Chile’s Production Development Corporation (Corfo) contributed US$200,000 to boost this expansion. So far, the company is only present in Chile and Peru.
Saving hefty fees as well as time, shoppers essentially purchase something online from another country to come back with the traveler. In turn, the traveler will receive the shipment at their accommodation and bring the goods back with them.
Under a “collaborative economy” model, travelers can make an extra buck by registering trips over the platform while earning commissions for bringing requested products back with them.
Much of this seems to be built around avoiding expensive shipping costs. This is especially true for electronic items that tend to be cheaper in the United States than Latin America.
Once the traveler returns, purchases are then retrievable either at the Comparto Mi Maleta’s offices or via delivery. Since 2007, the company has facilitated over 1,000 shipments ranging from makeup, technology, clothing, as well as vitamins.
On top of the bidding price, purchasers also pay an additional 12 percent commission to Comparto Mi Maleta. Customers seem happy, as well, especially when it comes to the speed of transactions.
“Excellent service,” said Francisca Barreda in her review over the website. “Communication is fast and fluid and the payment processes and reimbursements are fast as well. For those that want to bring products from the United States, it’s a tremendous option. 100 percent recommended.”
What’s the process like?
Everything is administered over the platform. Among travelers, they share their trip information, such as location and place of accommodation. Shoppers then arrange for that person to transport eCommerce items back to Chile, Peru, and soon to be Colombia, by providing quotes over the same site.
All one needs to do is share a link to the item that they’re ordering online. Also, they must establish a commission rate for transporters between 10 and 20 percent of the item’s original value. Typically users bring between 10 and 15 orders back with them.
Both travelers and purchasers first register over the website. Later, the validation process takes place over the telephone with a team member. Best described as “quality assurance,” this is a step-by-step process aiming to verify travel data. This includes dates, location of accommodation, identify, etc.
“Those that travel register where they are going to stay, validate their personal information, and then we interview them,” said Godoy. The commercial engineer founded the company alongside civil engineer Felipe Hargous and programmer Carlos Gómez.
As a side note, Comparto Mi Maleta only accepts products purchased from official stores, not third parties.
“This provides the assurance that the product was delivered by a formal store,” said Godoy. “Additionally, travelers can open all products and review their content.”
I love this concept but there are some undeniable “red flags,” or at least parts of the business model that I consider strange.
For example, the website says buyers can’t directly communicate with travelers, risking account deactivation. If I’m ensuring someone with the items I buy online, though, I’d like to send a message or phone call if necessary. Wouldn’t you?
Another odd part of the business model relates to lost or stolen items. In that case, the company would cover the costs. That sounds nice and all but also like a huge potential business expenditure.

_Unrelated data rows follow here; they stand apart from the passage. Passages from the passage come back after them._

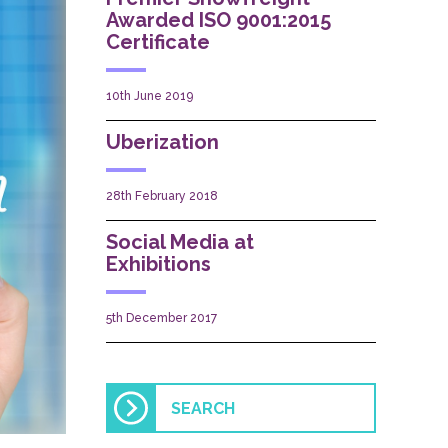
Awarded ISO 9001:2015
Certificate
10th June 2019
Uberization
28th February 2018
Social Media at
Exhibitions
5th December 2017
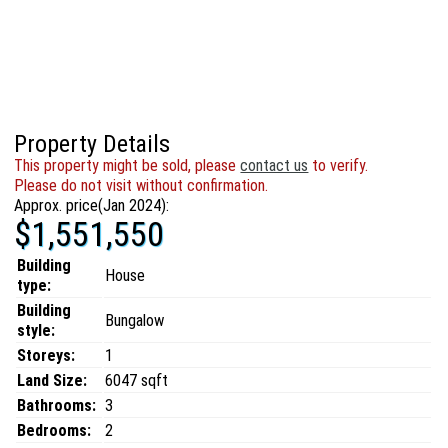
Property Details
This property might be sold, please
contact us
to verify.
Please do not visit without confirmation.
Approx. price(Jan 2024):
$1,551,550
Building
House
type:
Building
Bungalow
style:
Storeys:
1
Land Size:
6047 sqft
Bathrooms:
3
Bedrooms:
2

Unless it includes an insurance-like product, assuming the cost itself could soon turn into a huge margins problem. All in all, it just seems like there’s much potential for things to go wrong
Logistically, I’m also curious to know how much money users are actually saving by ordering items online from another country rather than Peru and Chile. After all, eCommerce platforms like Amazon and Mercado Libre operate in both countries.